[Brief]:
Only the text is wanted; write out each record below exactly and exclude all pictures.
________________________________________
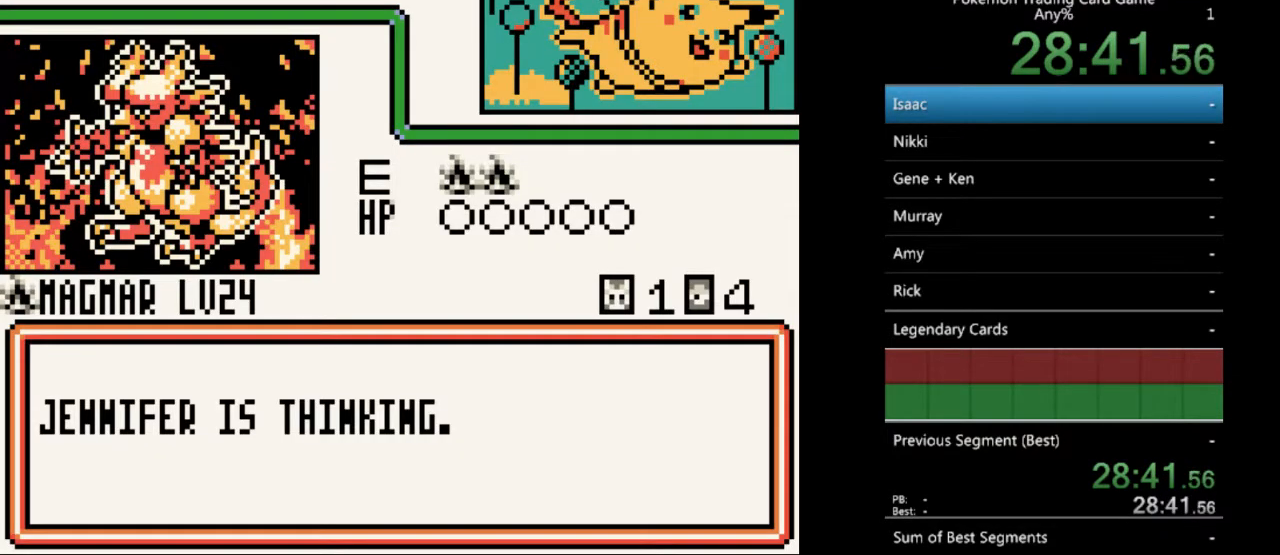
{"buttons": ["B"], "events": [[267, "B", "down"], [333, "B", "up"], [500, "B", "down"]]}
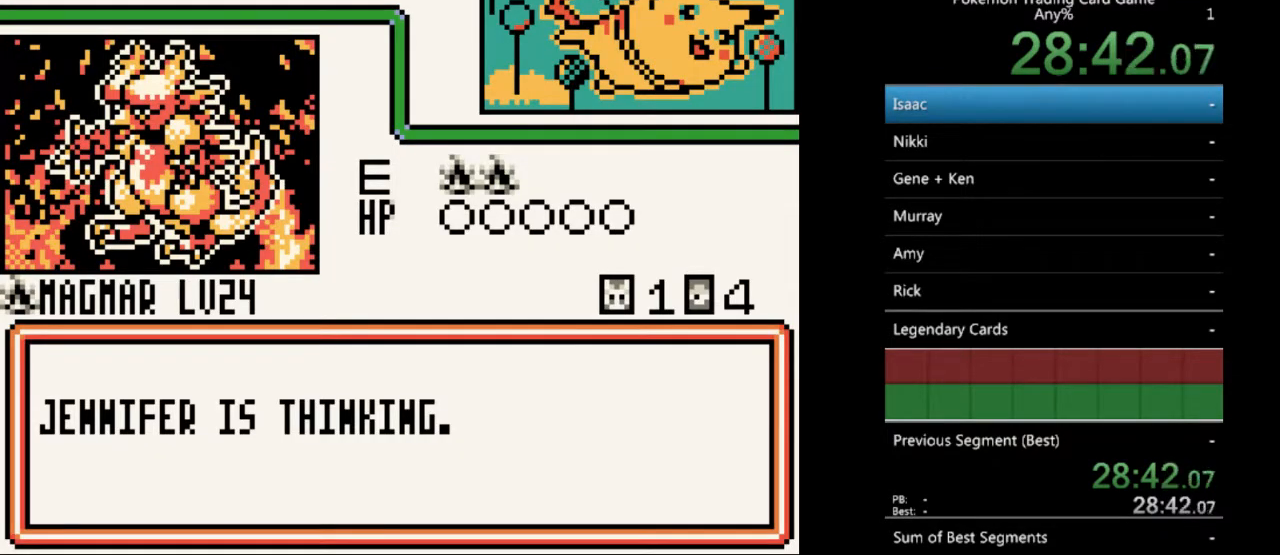
{"buttons": [], "events": [[67, "B", "up"], [167, "B", "down"], [300, "B", "up"], [400, "B", "down"], [467, "B", "up"]]}
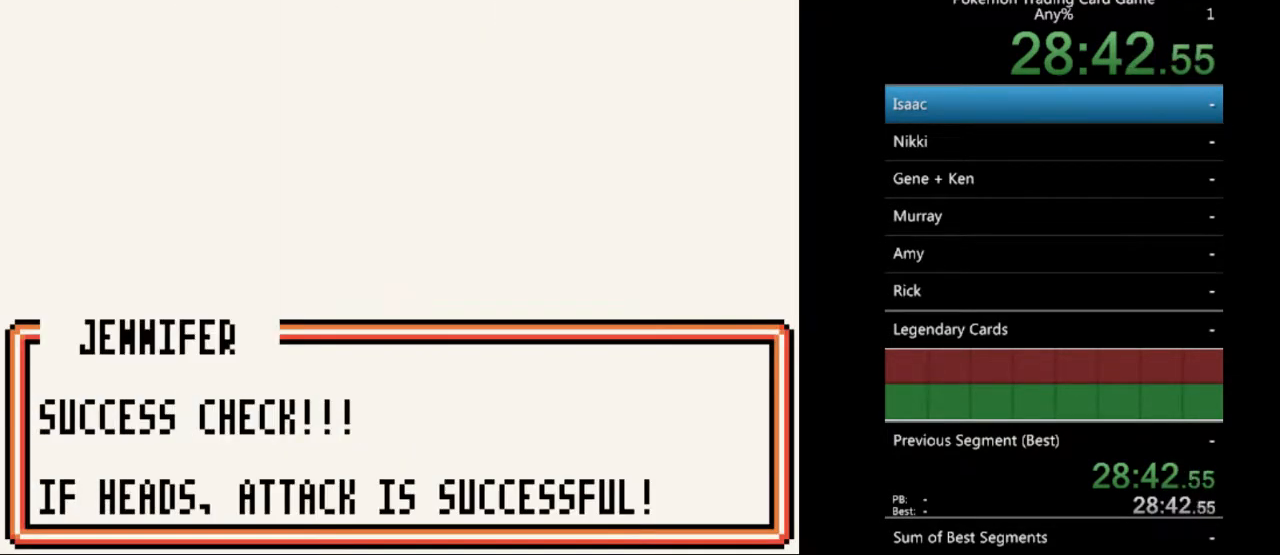
{"buttons": [], "events": [[100, "B", "down"], [200, "B", "up"], [333, "B", "down"], [433, "B", "up"]]}
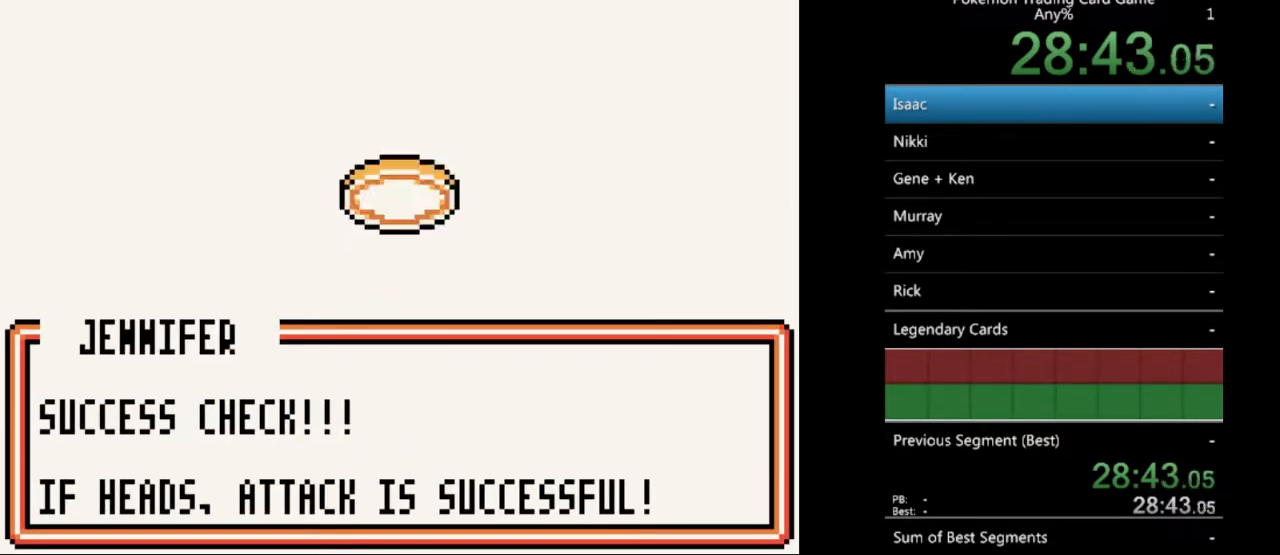
{"buttons": ["B"], "events": [[33, "B", "down"], [133, "B", "up"], [267, "B", "down"], [333, "B", "up"], [433, "B", "down"]]}
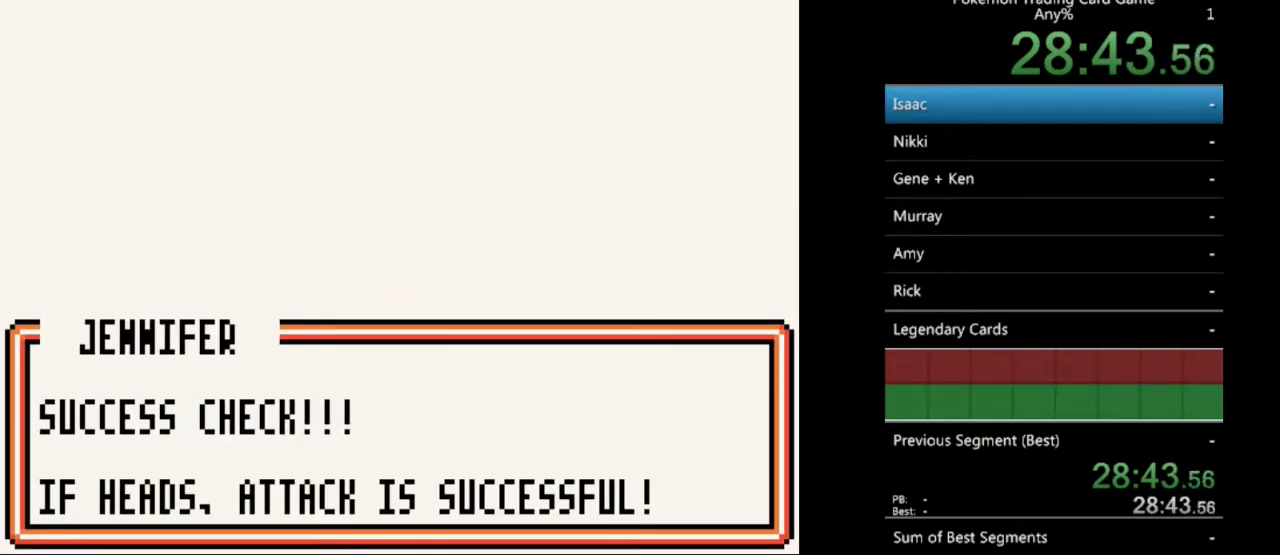
{"buttons": [], "events": [[33, "B", "up"], [133, "B", "down"], [233, "B", "up"], [333, "B", "down"], [433, "B", "up"]]}
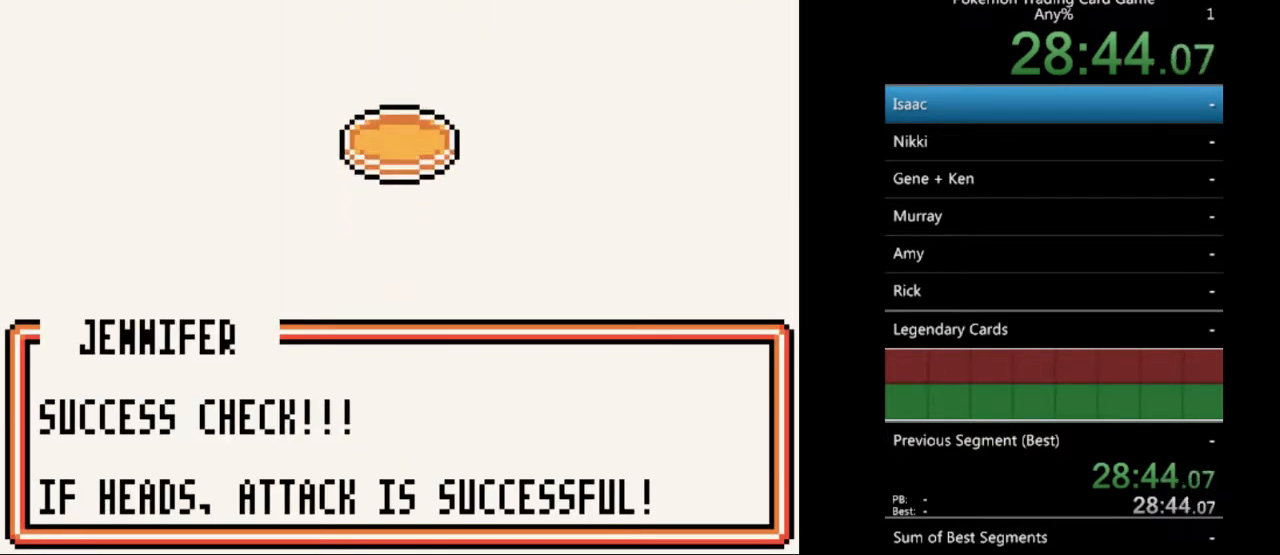
{"buttons": ["B"], "events": [[33, "B", "down"], [167, "B", "up"], [233, "B", "down"], [333, "B", "up"], [433, "B", "down"]]}
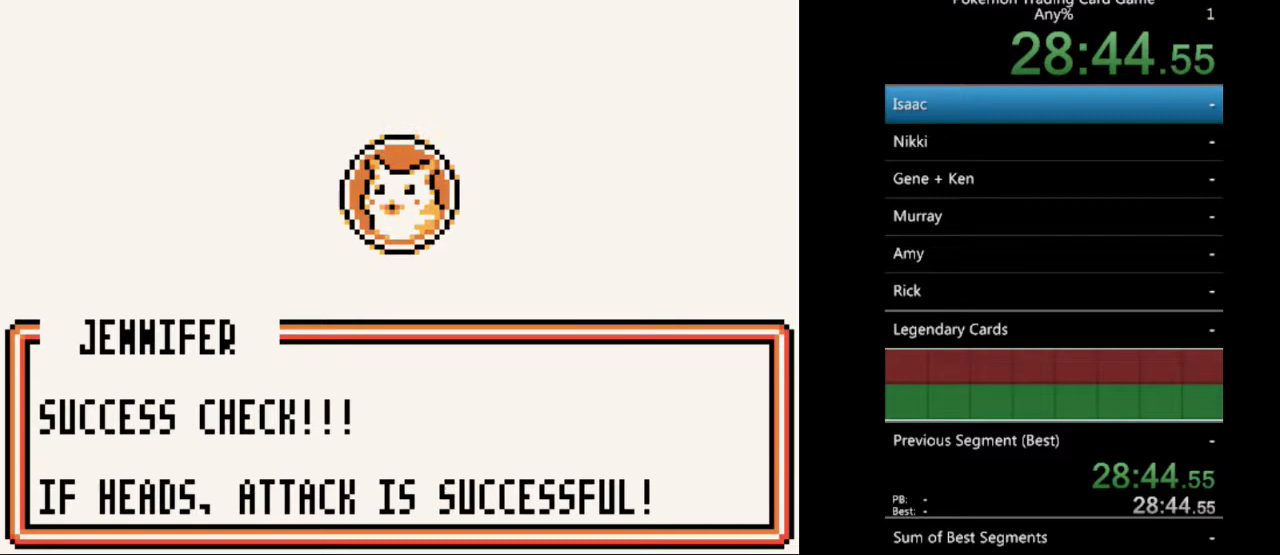
{"buttons": [], "events": [[33, "B", "up"], [100, "B", "down"], [233, "B", "up"], [333, "B", "down"], [400, "B", "up"]]}
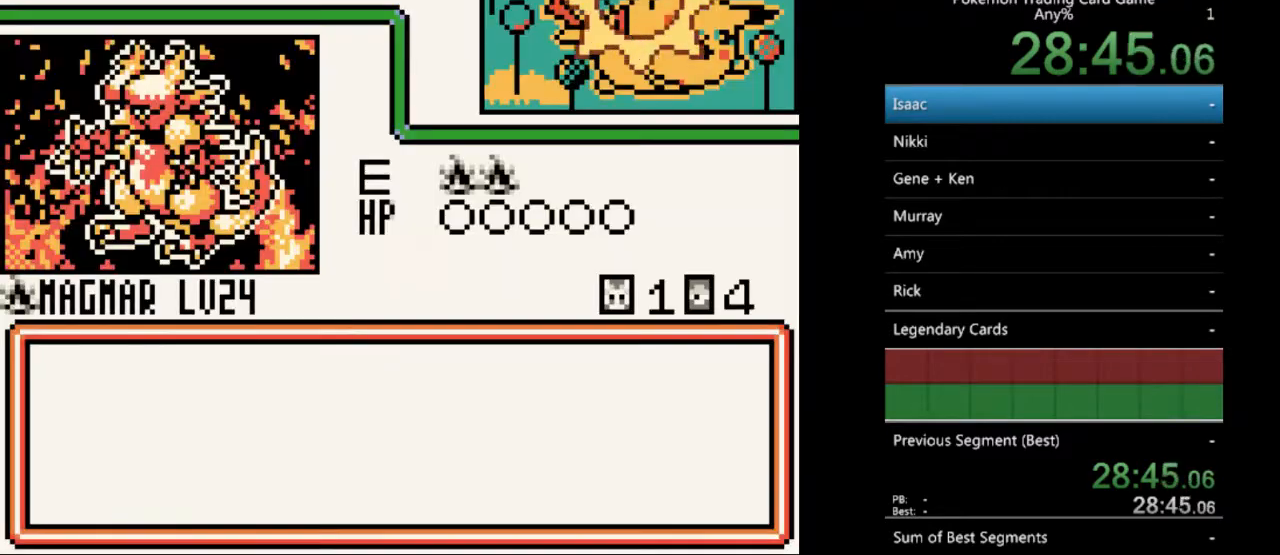
{"buttons": [], "events": [[67, "B", "down"], [133, "B", "up"], [300, "B", "down"], [400, "B", "up"]]}
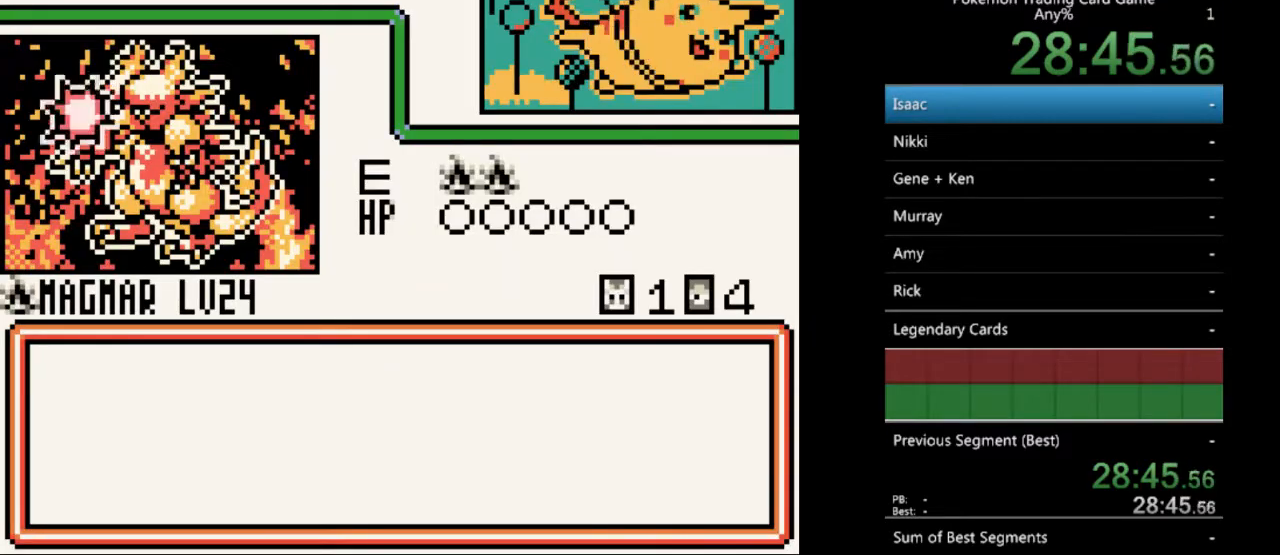
{"buttons": ["B"], "events": [[33, "B", "down"], [167, "B", "up"], [267, "B", "down"], [400, "B", "up"], [500, "B", "down"]]}
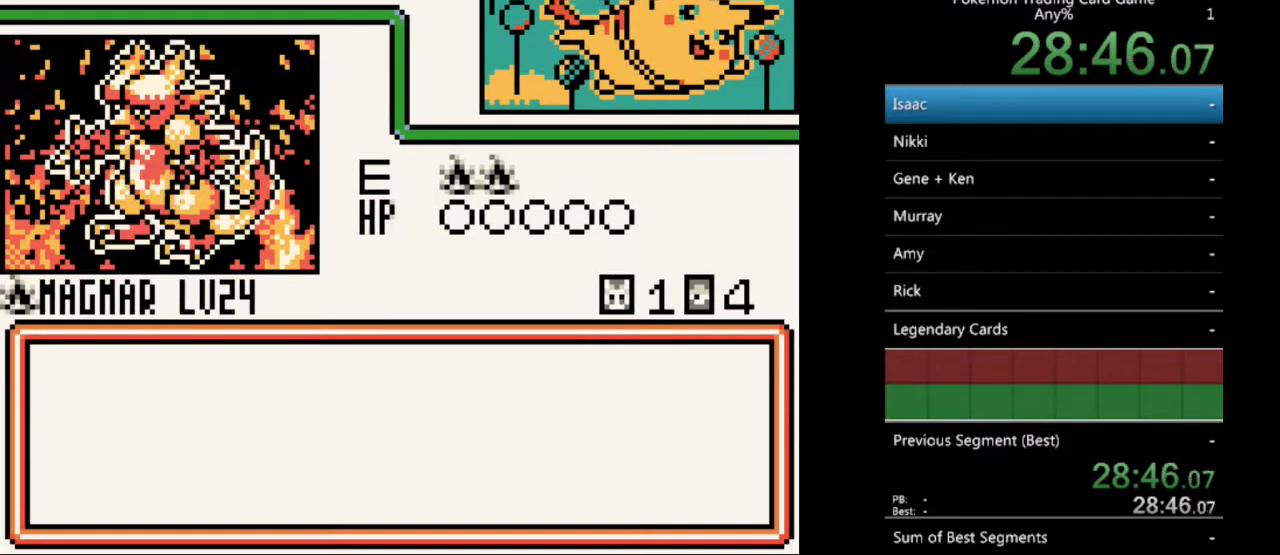
{"buttons": ["B"], "events": [[100, "B", "up"], [200, "B", "down"], [300, "B", "up"], [433, "B", "down"]]}
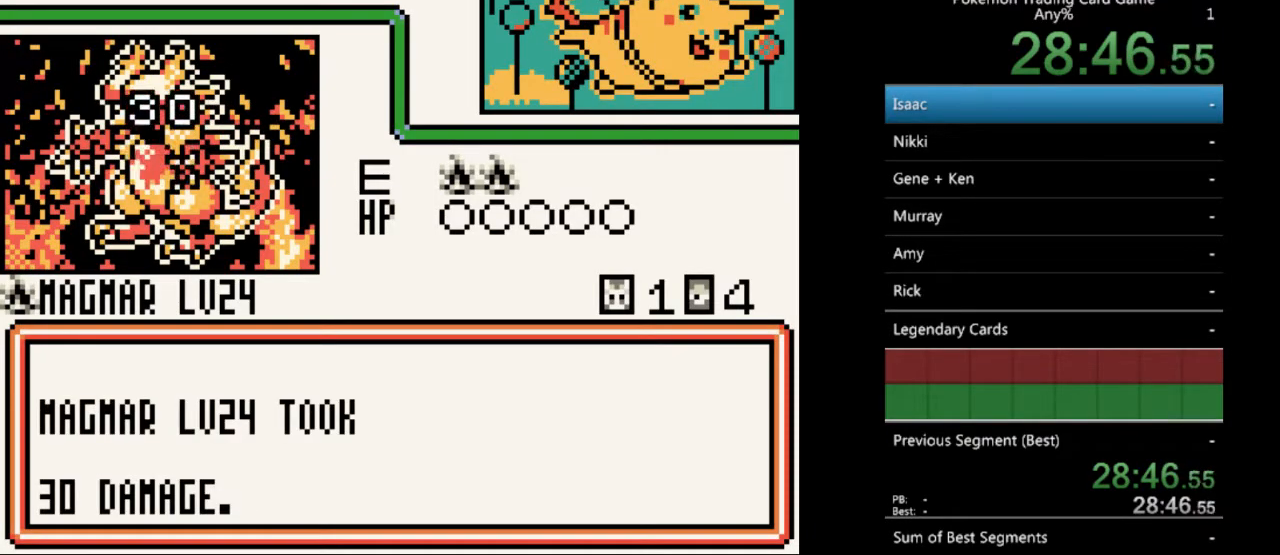
{"buttons": [], "events": [[33, "B", "up"], [133, "B", "down"], [233, "B", "up"], [333, "B", "down"], [433, "B", "up"]]}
________________________________________
[Result]:
{"buttons": ["B"], "events": [[267, "B", "down"], [333, "B", "up"], [500, "B", "down"]]}
{"buttons": [], "events": [[67, "B", "up"], [167, "B", "down"], [300, "B", "up"], [400, "B", "down"], [467, "B", "up"]]}
{"buttons": [], "events": [[100, "B", "down"], [200, "B", "up"], [333, "B", "down"], [433, "B", "up"]]}
{"buttons": ["B"], "events": [[33, "B", "down"], [133, "B", "up"], [267, "B", "down"], [333, "B", "up"], [433, "B", "down"]]}
{"buttons": [], "events": [[33, "B", "up"], [133, "B", "down"], [233, "B", "up"], [333, "B", "down"], [433, "B", "up"]]}
{"buttons": ["B"], "events": [[33, "B", "down"], [167, "B", "up"], [233, "B", "down"], [333, "B", "up"], [433, "B", "down"]]}
{"buttons": [], "events": [[33, "B", "up"], [100, "B", "down"], [233, "B", "up"], [333, "B", "down"], [400, "B", "up"]]}
{"buttons": [], "events": [[67, "B", "down"], [133, "B", "up"], [300, "B", "down"], [400, "B", "up"]]}
{"buttons": ["B"], "events": [[33, "B", "down"], [167, "B", "up"], [267, "B", "down"], [400, "B", "up"], [500, "B", "down"]]}
{"buttons": ["B"], "events": [[100, "B", "up"], [200, "B", "down"], [300, "B", "up"], [433, "B", "down"]]}
{"buttons": [], "events": [[33, "B", "up"], [133, "B", "down"], [233, "B", "up"], [333, "B", "down"], [433, "B", "up"]]}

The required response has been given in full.